***** MATERIAL FOR THIS EXERCISE *****

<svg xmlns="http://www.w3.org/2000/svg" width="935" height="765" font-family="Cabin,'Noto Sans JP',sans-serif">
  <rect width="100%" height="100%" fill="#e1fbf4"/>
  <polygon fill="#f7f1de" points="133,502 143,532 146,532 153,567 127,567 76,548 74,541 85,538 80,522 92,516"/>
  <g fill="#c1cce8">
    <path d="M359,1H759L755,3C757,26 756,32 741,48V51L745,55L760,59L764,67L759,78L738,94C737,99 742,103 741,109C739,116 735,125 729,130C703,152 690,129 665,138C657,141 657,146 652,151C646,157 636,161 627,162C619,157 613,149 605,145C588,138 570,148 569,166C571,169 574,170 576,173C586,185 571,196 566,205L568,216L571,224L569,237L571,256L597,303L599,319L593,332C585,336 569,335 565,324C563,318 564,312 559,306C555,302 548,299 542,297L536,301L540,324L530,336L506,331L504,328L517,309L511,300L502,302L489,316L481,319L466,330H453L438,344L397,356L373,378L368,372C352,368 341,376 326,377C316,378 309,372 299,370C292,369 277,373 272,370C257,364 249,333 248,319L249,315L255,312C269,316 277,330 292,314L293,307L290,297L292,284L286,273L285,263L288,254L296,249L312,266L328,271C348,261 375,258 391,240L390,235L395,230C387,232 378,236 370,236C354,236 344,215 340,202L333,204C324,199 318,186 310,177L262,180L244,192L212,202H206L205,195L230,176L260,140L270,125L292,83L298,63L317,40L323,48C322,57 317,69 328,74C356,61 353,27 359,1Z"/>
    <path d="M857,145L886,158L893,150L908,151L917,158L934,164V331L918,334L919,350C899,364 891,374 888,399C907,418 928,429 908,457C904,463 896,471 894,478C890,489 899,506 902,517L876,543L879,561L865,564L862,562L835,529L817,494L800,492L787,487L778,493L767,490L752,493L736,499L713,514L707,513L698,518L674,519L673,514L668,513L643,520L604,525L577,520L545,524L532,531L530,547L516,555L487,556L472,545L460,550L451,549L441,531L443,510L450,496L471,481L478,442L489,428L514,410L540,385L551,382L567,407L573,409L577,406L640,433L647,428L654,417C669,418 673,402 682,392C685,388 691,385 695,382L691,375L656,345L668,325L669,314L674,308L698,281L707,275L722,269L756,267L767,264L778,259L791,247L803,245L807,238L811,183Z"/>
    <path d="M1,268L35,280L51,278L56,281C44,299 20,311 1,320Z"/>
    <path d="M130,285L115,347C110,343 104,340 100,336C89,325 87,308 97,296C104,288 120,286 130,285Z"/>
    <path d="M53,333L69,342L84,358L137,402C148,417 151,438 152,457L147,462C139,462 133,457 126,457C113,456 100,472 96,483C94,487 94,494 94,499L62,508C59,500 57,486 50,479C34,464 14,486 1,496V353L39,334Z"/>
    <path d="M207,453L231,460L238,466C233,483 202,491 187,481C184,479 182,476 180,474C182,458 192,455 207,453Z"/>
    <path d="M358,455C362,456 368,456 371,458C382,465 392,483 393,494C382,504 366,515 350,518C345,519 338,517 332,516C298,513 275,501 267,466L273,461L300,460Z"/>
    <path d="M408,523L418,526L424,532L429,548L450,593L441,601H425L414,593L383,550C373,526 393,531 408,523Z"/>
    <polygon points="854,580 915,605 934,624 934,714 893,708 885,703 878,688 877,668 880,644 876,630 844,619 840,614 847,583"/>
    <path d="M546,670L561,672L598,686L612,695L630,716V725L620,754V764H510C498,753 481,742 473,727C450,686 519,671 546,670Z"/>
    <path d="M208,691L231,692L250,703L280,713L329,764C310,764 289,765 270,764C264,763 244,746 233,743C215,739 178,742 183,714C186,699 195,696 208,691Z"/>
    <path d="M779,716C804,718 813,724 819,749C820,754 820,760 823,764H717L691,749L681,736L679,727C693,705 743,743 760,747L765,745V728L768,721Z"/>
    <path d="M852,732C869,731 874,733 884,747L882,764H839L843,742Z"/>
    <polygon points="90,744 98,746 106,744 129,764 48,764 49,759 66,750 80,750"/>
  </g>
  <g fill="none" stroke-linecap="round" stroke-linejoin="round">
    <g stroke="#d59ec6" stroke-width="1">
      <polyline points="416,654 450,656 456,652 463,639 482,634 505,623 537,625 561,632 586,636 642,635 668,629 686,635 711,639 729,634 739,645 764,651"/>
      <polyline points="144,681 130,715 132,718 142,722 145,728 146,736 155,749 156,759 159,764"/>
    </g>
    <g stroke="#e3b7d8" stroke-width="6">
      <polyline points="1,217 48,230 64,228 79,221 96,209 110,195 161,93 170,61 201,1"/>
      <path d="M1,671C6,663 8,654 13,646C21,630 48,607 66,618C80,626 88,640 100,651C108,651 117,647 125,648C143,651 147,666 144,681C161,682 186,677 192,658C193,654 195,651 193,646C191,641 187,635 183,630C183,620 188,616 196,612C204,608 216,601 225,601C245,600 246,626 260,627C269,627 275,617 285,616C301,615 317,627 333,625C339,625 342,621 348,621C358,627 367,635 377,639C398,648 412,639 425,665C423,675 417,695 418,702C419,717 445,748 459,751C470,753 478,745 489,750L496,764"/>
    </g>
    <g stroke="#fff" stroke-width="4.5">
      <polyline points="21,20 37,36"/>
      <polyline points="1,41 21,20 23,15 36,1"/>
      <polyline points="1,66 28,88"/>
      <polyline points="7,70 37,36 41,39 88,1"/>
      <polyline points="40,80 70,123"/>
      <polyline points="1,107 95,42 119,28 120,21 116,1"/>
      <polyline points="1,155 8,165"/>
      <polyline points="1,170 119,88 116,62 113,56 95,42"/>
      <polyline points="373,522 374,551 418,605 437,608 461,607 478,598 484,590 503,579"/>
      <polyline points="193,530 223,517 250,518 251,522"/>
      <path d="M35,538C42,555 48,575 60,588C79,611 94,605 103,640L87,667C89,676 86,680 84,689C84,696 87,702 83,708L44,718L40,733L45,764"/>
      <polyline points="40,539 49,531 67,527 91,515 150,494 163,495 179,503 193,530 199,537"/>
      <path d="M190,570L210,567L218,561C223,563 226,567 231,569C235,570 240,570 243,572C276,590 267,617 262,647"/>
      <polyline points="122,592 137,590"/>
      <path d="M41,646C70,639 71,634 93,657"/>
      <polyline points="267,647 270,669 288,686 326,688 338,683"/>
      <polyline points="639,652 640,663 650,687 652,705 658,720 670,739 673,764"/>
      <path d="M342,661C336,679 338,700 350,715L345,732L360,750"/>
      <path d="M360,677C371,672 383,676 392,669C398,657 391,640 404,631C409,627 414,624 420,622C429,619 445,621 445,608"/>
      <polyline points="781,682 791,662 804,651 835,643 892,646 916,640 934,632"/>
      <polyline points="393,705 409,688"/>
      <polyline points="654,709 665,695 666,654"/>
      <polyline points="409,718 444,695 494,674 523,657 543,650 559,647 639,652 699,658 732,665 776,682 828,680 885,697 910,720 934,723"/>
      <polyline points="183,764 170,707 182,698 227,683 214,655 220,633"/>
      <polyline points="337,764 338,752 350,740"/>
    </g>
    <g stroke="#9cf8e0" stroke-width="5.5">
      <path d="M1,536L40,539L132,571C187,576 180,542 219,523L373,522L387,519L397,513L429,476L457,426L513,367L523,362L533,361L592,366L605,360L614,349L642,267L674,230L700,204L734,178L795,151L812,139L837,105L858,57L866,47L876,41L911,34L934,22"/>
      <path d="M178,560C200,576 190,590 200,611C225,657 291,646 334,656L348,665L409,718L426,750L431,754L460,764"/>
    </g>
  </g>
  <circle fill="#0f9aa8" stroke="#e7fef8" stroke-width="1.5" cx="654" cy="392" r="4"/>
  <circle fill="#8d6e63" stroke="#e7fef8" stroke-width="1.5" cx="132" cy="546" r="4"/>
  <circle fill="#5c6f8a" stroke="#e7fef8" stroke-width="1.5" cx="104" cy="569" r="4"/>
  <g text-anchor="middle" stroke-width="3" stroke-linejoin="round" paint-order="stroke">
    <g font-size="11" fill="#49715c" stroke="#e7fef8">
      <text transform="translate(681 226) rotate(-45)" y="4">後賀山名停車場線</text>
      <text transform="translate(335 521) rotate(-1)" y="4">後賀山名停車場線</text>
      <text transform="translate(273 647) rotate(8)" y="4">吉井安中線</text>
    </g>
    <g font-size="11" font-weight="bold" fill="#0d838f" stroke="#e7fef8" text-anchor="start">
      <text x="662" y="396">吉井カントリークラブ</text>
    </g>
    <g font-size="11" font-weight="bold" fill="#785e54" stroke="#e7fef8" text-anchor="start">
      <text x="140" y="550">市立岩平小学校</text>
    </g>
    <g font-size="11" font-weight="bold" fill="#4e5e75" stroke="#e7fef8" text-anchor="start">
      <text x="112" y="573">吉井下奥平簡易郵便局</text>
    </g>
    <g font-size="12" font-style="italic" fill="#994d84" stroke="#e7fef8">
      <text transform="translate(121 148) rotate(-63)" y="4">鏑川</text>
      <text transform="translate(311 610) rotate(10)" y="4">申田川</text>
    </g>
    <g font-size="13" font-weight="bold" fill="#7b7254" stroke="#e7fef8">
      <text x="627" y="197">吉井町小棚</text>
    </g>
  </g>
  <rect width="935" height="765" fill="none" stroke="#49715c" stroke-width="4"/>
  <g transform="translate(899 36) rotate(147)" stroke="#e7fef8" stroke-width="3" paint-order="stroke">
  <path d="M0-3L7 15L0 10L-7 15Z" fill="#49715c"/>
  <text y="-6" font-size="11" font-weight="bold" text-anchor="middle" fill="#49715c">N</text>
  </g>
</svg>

*****

• _ACTIVITY_
All lines in the listing above from the line containing "202,491 187,481C184,479 182,476" to the line containing "368,456 371,458C382,465 392,483", inclusive, should be retyped exactly; no other lines should appear.

• _RESULT OF THIS TASK_
    <path d="M207,453L231,460L238,466C233,483 202,491 187,481C184,479 182,476 180,474C182,458 192,455 207,453Z"/>
    <path d="M358,455C362,456 368,456 371,458C382,465 392,483 393,494C382,504 366,515 350,518C345,519 338,517 332,516C298,513 275,501 267,466L273,461L300,460Z"/>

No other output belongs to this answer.